──────── Listed records ────────
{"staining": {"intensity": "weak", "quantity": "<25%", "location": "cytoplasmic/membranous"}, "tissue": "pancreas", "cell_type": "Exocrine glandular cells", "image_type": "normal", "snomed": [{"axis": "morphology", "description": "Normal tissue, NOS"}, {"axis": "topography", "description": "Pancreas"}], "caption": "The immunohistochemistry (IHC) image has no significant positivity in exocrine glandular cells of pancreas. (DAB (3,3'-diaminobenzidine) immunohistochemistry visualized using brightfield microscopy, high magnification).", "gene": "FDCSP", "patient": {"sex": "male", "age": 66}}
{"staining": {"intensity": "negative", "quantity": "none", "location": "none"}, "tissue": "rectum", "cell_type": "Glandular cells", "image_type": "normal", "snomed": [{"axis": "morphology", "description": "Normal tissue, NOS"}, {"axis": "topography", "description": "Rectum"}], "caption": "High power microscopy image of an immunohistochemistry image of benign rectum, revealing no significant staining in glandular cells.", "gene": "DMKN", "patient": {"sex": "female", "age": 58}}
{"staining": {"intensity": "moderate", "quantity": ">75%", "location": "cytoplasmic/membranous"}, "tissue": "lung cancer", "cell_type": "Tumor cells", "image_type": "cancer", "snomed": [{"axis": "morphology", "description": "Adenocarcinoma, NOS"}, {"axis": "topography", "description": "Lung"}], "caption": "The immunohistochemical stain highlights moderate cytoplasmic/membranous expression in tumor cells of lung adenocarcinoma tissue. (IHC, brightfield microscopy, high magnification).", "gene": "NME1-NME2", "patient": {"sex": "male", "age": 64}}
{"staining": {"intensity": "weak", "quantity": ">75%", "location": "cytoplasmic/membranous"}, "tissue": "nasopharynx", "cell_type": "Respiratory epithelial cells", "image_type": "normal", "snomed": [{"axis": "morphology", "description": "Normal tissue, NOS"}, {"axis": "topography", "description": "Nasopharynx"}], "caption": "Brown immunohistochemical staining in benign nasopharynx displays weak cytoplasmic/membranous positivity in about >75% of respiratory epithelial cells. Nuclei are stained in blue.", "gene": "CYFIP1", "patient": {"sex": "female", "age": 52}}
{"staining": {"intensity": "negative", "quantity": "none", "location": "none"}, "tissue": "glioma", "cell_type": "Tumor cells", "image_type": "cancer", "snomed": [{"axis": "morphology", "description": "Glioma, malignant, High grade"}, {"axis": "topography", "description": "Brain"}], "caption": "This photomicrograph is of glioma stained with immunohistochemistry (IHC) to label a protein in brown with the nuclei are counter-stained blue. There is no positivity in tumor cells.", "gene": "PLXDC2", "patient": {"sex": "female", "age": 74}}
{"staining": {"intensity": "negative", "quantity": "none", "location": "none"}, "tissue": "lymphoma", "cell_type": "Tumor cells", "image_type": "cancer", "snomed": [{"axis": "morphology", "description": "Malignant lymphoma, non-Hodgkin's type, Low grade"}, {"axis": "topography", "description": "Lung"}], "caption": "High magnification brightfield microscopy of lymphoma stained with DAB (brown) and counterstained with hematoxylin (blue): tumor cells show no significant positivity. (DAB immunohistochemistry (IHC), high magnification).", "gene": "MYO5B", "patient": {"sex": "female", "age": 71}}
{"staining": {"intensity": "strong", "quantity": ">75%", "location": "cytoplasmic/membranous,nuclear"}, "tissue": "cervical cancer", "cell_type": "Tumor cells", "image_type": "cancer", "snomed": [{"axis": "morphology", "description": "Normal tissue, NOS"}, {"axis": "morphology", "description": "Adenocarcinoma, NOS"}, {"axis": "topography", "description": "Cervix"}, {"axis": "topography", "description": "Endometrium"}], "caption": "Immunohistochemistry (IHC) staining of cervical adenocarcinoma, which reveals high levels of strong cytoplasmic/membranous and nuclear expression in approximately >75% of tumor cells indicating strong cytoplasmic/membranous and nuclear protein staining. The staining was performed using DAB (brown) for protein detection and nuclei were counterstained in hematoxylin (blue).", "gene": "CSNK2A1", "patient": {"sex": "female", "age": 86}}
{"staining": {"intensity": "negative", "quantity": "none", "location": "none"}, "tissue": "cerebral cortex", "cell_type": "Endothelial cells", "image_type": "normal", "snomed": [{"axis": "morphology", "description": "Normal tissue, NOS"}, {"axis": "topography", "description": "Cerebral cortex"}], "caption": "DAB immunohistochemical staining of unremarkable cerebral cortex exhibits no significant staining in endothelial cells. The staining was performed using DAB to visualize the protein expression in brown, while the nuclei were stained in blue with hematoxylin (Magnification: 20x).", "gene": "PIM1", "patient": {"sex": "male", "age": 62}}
────────
- Work order: Reproduce all of the material above word for word.

- Output of the exercise:
{"staining": {"intensity": "weak", "quantity": "<25%", "location": "cytoplasmic/membranous"}, "tissue": "pancreas", "cell_type": "Exocrine glandular cells", "image_type": "normal", "snomed": [{"axis": "morphology", "description": "Normal tissue, NOS"}, {"axis": "topography", "description": "Pancreas"}], "caption": "The immunohistochemistry (IHC) image has no significant positivity in exocrine glandular cells of pancreas. (DAB (3,3'-diaminobenzidine) immunohistochemistry visualized using brightfield microscopy, high magnification).", "gene": "FDCSP", "patient": {"sex": "male", "age": 66}}
{"staining": {"intensity": "negative", "quantity": "none", "location": "none"}, "tissue": "rectum", "cell_type": "Glandular cells", "image_type": "normal", "snomed": [{"axis": "morphology", "description": "Normal tissue, NOS"}, {"axis": "topography", "description": "Rectum"}], "caption": "High power microscopy image of an immunohistochemistry image of benign rectum, revealing no significant staining in glandular cells.", "gene": "DMKN", "patient": {"sex": "female", "age": 58}}
{"staining": {"intensity": "moderate", "quantity": ">75%", "location": "cytoplasmic/membranous"}, "tissue": "lung cancer", "cell_type": "Tumor cells", "image_type": "cancer", "snomed": [{"axis": "morphology", "description": "Adenocarcinoma, NOS"}, {"axis": "topography", "description": "Lung"}], "caption": "The immunohistochemical stain highlights moderate cytoplasmic/membranous expression in tumor cells of lung adenocarcinoma tissue. (IHC, brightfield microscopy, high magnification).", "gene": "NME1-NME2", "patient": {"sex": "male", "age": 64}}
{"staining": {"intensity": "weak", "quantity": ">75%", "location": "cytoplasmic/membranous"}, "tissue": "nasopharynx", "cell_type": "Respiratory epithelial cells", "image_type": "normal", "snomed": [{"axis": "morphology", "description": "Normal tissue, NOS"}, {"axis": "topography", "description": "Nasopharynx"}], "caption": "Brown immunohistochemical staining in benign nasopharynx displays weak cytoplasmic/membranous positivity in about >75% of respiratory epithelial cells. Nuclei are stained in blue.", "gene": "CYFIP1", "patient": {"sex": "female", "age": 52}}
{"staining": {"intensity": "negative", "quantity": "none", "location": "none"}, "tissue": "glioma", "cell_type": "Tumor cells", "image_type": "cancer", "snomed": [{"axis": "morphology", "description": "Glioma, malignant, High grade"}, {"axis": "topography", "description": "Brain"}], "caption": "This photomicrograph is of glioma stained with immunohistochemistry (IHC) to label a protein in brown with the nuclei are counter-stained blue. There is no positivity in tumor cells.", "gene": "PLXDC2", "patient": {"sex": "female", "age": 74}}
{"staining": {"intensity": "negative", "quantity": "none", "location": "none"}, "tissue": "lymphoma", "cell_type": "Tumor cells", "image_type": "cancer", "snomed": [{"axis": "morphology", "description": "Malignant lymphoma, non-Hodgkin's type, Low grade"}, {"axis": "topography", "description": "Lung"}], "caption": "High magnification brightfield microscopy of lymphoma stained with DAB (brown) and counterstained with hematoxylin (blue): tumor cells show no significant positivity. (DAB immunohistochemistry (IHC), high magnification).", "gene": "MYO5B", "patient": {"sex": "female", "age": 71}}
{"staining": {"intensity": "strong", "quantity": ">75%", "location": "cytoplasmic/membranous,nuclear"}, "tissue": "cervical cancer", "cell_type": "Tumor cells", "image_type": "cancer", "snomed": [{"axis": "morphology", "description": "Normal tissue, NOS"}, {"axis": "morphology", "description": "Adenocarcinoma, NOS"}, {"axis": "topography", "description": "Cervix"}, {"axis": "topography", "description": "Endometrium"}], "caption": "Immunohistochemistry (IHC) staining of cervical adenocarcinoma, which reveals high levels of strong cytoplasmic/membranous and nuclear expression in approximately >75% of tumor cells indicating strong cytoplasmic/membranous and nuclear protein staining. The staining was performed using DAB (brown) for protein detection and nuclei were counterstained in hematoxylin (blue).", "gene": "CSNK2A1", "patient": {"sex": "female", "age": 86}}
{"staining": {"intensity": "negative", "quantity": "none", "location": "none"}, "tissue": "cerebral cortex", "cell_type": "Endothelial cells", "image_type": "normal", "snomed": [{"axis": "morphology", "description": "Normal tissue, NOS"}, {"axis": "topography", "description": "Cerebral cortex"}], "caption": "DAB immunohistochemical staining of unremarkable cerebral cortex exhibits no significant staining in endothelial cells. The staining was performed using DAB to visualize the protein expression in brown, while the nuclei were stained in blue with hematoxylin (Magnification: 20x).", "gene": "PIM1", "patient": {"sex": "male", "age": 62}}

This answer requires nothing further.